I think parents who are overly concerned/controlling about their adult children need to learn the important transition taking place, which has already been happening over time. Everyone needs the freedom to live their own life and experience their own successes and failures. Acting as a dominant hand over a grown child, requiring them to have and practice your personal sense of wisdom in order to not aggressively counter their wishes is abusive. Policing their sexuality is creepy and abusive. Yes, when they are actual children it is proper to protect. When they are adults you may still not wish to see them ever experience hurt in this life, yet they are adults and they choose for themselves. It has to happen at some point and that point should be related to their capacity to understand and bear consequences, not their capacity to agree with you about what consequences are likely to be or if they should find willingness in themselves to bear the risk of them.
It does get a little muddy if the consequences end up falling on the parent, but as I said, if everyone involved is grown and in control of their own life, outside pressures should keep out of their business. It is the case even in plenty of people in their 30s that they are not really in control of their own life and can be victimized more easily and the consequences fall on others around them as well. In such cases, I am more sympathetic to people who wish to voice their opinions into the situation. However, these sort of things, often correlating with age, are not actually determined by age. Lots of people find themselves in a 3rd unhealthy marriage after 30 years of grown adult love life.
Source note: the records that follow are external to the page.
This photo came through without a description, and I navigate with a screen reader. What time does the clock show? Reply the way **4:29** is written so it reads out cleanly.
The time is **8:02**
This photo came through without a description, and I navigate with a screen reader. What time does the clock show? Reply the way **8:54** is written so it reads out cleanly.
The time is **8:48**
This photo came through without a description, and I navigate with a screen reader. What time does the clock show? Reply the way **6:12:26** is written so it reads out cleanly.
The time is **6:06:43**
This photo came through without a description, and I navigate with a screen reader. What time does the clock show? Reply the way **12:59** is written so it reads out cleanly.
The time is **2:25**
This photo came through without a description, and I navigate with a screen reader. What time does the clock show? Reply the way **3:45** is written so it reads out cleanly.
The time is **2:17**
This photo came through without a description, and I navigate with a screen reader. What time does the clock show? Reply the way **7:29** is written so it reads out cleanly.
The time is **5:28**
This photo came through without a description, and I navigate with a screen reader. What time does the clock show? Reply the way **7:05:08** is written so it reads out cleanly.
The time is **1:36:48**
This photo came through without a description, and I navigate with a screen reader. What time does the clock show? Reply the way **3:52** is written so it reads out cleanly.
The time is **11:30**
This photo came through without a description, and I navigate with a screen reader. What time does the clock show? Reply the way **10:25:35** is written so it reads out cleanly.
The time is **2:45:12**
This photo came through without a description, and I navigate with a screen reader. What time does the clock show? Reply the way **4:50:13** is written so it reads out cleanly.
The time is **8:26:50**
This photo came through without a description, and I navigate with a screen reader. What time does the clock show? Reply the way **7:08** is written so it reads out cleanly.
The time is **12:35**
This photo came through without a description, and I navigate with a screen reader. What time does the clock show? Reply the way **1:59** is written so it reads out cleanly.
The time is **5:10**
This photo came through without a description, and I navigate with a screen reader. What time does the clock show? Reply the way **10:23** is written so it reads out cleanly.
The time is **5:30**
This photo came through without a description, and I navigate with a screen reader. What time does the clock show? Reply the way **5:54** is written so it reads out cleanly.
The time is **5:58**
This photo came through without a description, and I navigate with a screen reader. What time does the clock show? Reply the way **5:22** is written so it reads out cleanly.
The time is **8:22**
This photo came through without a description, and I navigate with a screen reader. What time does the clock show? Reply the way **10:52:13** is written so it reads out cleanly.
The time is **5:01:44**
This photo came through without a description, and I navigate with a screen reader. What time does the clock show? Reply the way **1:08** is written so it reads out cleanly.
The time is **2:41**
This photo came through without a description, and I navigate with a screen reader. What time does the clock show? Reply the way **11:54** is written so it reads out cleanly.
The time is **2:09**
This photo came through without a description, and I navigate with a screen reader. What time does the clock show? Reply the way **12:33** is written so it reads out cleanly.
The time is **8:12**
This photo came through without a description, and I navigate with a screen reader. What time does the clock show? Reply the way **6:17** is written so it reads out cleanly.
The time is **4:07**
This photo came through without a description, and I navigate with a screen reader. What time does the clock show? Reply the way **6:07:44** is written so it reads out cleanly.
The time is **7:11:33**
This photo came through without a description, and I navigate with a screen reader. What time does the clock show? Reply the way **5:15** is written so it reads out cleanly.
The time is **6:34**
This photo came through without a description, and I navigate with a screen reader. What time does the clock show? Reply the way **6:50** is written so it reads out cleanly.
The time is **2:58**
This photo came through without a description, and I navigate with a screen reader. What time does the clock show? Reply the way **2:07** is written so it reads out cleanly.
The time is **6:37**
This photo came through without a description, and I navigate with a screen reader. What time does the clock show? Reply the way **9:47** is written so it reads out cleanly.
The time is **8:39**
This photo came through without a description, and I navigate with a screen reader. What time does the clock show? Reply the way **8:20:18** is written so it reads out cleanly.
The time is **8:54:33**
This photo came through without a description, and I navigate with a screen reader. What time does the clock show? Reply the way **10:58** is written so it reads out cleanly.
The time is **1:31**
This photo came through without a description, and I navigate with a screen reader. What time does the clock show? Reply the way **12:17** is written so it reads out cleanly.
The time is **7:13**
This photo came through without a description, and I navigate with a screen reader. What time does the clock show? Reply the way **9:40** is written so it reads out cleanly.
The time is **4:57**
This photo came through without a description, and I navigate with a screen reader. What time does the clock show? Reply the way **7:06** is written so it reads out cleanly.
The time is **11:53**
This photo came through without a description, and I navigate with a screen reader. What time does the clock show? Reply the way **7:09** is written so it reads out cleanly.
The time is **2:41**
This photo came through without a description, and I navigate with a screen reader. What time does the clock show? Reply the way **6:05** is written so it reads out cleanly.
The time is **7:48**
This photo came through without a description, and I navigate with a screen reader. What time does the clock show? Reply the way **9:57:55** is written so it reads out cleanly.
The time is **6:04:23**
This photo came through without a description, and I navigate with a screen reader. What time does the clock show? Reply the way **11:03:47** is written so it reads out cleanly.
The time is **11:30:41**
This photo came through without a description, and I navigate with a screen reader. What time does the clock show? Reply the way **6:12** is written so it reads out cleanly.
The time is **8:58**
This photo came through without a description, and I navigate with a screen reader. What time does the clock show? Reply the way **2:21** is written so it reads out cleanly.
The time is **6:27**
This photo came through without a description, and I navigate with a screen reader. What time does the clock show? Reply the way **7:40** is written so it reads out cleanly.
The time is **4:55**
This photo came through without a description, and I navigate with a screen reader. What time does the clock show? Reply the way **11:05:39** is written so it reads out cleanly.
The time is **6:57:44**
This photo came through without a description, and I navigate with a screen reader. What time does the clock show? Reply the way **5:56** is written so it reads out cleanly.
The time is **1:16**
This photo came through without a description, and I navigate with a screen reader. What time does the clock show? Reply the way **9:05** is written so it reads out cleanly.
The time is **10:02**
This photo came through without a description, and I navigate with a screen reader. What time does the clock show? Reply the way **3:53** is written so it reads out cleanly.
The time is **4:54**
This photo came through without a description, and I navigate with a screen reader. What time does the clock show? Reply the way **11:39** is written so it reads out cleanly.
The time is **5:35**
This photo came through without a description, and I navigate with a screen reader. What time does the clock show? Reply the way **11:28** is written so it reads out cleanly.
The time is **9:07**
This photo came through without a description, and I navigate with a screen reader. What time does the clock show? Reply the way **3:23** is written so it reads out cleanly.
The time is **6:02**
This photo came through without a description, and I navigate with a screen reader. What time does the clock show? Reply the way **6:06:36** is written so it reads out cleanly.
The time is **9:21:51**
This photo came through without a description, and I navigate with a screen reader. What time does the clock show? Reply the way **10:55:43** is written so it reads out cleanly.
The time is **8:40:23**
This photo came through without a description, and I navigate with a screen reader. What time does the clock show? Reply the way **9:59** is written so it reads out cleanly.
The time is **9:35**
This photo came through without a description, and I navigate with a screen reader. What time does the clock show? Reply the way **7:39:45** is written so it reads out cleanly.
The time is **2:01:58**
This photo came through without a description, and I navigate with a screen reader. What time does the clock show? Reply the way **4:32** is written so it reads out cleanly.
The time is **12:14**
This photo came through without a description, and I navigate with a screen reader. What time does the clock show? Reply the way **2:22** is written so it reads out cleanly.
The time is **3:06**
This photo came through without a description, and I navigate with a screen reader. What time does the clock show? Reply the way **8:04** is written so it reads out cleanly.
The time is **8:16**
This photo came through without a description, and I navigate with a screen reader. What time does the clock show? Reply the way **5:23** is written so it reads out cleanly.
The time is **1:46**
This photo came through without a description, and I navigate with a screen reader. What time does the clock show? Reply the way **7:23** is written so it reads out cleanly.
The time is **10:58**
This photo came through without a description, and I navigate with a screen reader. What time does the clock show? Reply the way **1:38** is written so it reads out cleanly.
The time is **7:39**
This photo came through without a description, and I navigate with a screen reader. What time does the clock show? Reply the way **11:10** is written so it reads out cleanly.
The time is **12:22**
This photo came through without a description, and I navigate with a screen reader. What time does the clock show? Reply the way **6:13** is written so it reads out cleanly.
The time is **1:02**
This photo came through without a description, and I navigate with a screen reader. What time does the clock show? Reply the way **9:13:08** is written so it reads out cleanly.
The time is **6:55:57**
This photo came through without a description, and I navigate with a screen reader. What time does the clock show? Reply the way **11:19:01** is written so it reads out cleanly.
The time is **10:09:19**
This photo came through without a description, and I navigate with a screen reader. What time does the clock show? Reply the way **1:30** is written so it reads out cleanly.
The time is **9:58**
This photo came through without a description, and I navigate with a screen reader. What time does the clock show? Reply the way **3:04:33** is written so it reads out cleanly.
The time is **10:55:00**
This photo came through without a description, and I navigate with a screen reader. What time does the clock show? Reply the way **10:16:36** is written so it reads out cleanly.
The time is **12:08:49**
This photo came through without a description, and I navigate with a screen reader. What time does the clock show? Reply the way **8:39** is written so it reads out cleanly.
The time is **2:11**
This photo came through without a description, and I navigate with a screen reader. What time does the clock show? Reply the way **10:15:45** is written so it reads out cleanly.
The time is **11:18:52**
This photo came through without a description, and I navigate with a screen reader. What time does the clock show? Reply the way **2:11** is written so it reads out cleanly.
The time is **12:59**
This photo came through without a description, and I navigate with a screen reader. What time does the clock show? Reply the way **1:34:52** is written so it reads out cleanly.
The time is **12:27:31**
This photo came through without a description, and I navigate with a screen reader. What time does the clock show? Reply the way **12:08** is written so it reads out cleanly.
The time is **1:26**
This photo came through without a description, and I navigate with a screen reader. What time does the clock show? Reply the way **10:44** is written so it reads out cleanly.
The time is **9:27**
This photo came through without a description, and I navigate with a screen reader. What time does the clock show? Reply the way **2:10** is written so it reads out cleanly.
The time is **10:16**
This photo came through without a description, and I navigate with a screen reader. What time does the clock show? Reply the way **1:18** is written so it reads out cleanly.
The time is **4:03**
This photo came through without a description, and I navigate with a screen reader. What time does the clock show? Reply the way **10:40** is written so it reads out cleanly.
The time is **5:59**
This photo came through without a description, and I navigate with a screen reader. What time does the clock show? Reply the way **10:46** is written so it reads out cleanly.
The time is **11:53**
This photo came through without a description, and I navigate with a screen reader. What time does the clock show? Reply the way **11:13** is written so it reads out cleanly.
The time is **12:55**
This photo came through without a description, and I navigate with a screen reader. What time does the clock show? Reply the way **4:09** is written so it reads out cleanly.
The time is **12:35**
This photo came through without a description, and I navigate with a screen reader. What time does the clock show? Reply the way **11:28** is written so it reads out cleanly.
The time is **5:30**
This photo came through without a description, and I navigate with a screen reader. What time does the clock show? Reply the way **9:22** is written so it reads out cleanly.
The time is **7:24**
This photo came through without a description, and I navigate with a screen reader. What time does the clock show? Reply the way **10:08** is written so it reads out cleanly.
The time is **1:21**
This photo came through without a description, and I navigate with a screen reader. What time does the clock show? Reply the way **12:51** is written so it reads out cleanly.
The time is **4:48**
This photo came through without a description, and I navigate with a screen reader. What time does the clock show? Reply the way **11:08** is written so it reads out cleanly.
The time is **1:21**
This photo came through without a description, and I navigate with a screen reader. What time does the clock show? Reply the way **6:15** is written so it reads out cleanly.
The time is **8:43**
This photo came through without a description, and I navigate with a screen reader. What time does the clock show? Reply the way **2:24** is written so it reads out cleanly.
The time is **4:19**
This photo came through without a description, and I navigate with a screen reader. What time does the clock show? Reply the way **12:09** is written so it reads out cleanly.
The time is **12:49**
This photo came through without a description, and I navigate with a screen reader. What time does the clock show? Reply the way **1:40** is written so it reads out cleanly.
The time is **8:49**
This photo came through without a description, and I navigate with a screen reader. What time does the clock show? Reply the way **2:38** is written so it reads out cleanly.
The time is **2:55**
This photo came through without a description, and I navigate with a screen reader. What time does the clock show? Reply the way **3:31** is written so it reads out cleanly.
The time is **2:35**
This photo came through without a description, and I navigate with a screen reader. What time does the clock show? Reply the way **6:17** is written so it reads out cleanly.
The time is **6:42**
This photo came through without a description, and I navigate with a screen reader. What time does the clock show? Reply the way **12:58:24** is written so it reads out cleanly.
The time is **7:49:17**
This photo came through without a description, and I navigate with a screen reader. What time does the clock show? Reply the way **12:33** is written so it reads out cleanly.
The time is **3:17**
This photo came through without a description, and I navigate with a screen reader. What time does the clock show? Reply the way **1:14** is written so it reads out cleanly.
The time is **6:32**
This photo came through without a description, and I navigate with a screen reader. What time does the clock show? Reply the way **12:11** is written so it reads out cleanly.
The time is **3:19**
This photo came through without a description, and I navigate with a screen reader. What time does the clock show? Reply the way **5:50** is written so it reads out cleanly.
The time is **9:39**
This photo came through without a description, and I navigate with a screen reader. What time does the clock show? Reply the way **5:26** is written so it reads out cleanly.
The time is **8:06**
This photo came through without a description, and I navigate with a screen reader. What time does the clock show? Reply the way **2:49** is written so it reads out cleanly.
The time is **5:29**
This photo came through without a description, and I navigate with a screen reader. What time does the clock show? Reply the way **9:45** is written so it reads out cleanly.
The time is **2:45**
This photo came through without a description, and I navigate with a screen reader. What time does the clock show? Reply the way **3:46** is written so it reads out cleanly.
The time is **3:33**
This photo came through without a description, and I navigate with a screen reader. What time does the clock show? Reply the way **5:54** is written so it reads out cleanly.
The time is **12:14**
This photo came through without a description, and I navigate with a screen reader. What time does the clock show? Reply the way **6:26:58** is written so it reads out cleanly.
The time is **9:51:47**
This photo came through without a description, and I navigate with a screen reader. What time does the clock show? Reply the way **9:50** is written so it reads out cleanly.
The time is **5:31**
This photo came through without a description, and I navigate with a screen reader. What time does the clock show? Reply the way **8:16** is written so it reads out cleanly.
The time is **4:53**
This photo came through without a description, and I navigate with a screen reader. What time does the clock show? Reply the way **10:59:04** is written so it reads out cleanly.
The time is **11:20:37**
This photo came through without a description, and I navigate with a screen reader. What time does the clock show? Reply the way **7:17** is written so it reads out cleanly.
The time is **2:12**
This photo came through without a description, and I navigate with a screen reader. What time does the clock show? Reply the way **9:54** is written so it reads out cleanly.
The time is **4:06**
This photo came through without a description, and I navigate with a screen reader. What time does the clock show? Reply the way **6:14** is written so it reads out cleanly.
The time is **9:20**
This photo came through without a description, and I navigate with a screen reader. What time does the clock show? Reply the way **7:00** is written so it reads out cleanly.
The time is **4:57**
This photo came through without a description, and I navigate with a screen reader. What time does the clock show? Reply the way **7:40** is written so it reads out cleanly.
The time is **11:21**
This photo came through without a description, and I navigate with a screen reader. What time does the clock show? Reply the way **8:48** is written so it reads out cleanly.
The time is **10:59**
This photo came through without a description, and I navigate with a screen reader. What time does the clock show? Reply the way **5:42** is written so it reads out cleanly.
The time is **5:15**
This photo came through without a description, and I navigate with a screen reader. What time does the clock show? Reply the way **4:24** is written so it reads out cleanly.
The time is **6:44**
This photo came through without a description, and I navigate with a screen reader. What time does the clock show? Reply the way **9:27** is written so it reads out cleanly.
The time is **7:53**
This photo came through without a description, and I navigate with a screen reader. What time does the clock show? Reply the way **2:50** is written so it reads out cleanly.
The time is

As for my personal experience, I have never deviated too far from my age. There was once when a woman in her early 20s was quite a bit more mature in certain ways and family-minded than most women substantially older, yet she was so family-minded that she allowed her life to be subservient to her family instead of seeking what she wanted. As a friend I couldn't support her in choosing against herself, so I certainly wouldn't ever do so as a romantic partner, especially if her choice against family was myself, so I never pursued anything even though she showed many signs of loving me. That is the closest I have gotten, as most younger ones are so indoctrinated with whatever their particular indoctrination is that it feels impossible to relate to them. I need someone who is their own and choosing freely, not letting their notions of expectations upon them decide. That is much more common in those closer to my age, yet still rare.
Still, I can see the appeal aside from the obvious sexual sides. Less baggage, more playfulness, more readiness to give love a try, more openmindedness. Bad experiences turn people bitter and turns dating into more of a job interview than sharing things together. Men are constantly sized up by everyone all the time, they aren't looking for that from a romantic partner. They want a companion, supportive and caring, connecting to what makes life beautiful, not what it requires to function. They don't need to fix anything, they just need to not become another voice of performance evaluation lost in the millions of others. It's similar to how men use hobbies not as a replacement for achievement but to have achievements they can appreciate rather than being instantly consumed without thanks and replaced with more demand. Compansionship is for our humanity and younger persons have had less of it beaten out of them.
That said, while rare, it is possible for a very self-aware and diligent person to allow the shit of life to push them into deeper connection with the beauty of life rather than have it beaten out of them. That kind of older woman is truly remarkable. Unfortunately, it seems they are most often mothers or nuns or something of the sort. Single women are often in some form of arrested development patterning after Sex in the City and whatever trash echo chamber they have on social media. The same can be said for men, though. But speaking of age-related risk factors here I am, a middle aged man starting early into my old man rants. Not sure they would be appreciated by a younger woman if I did ever chance it, haha.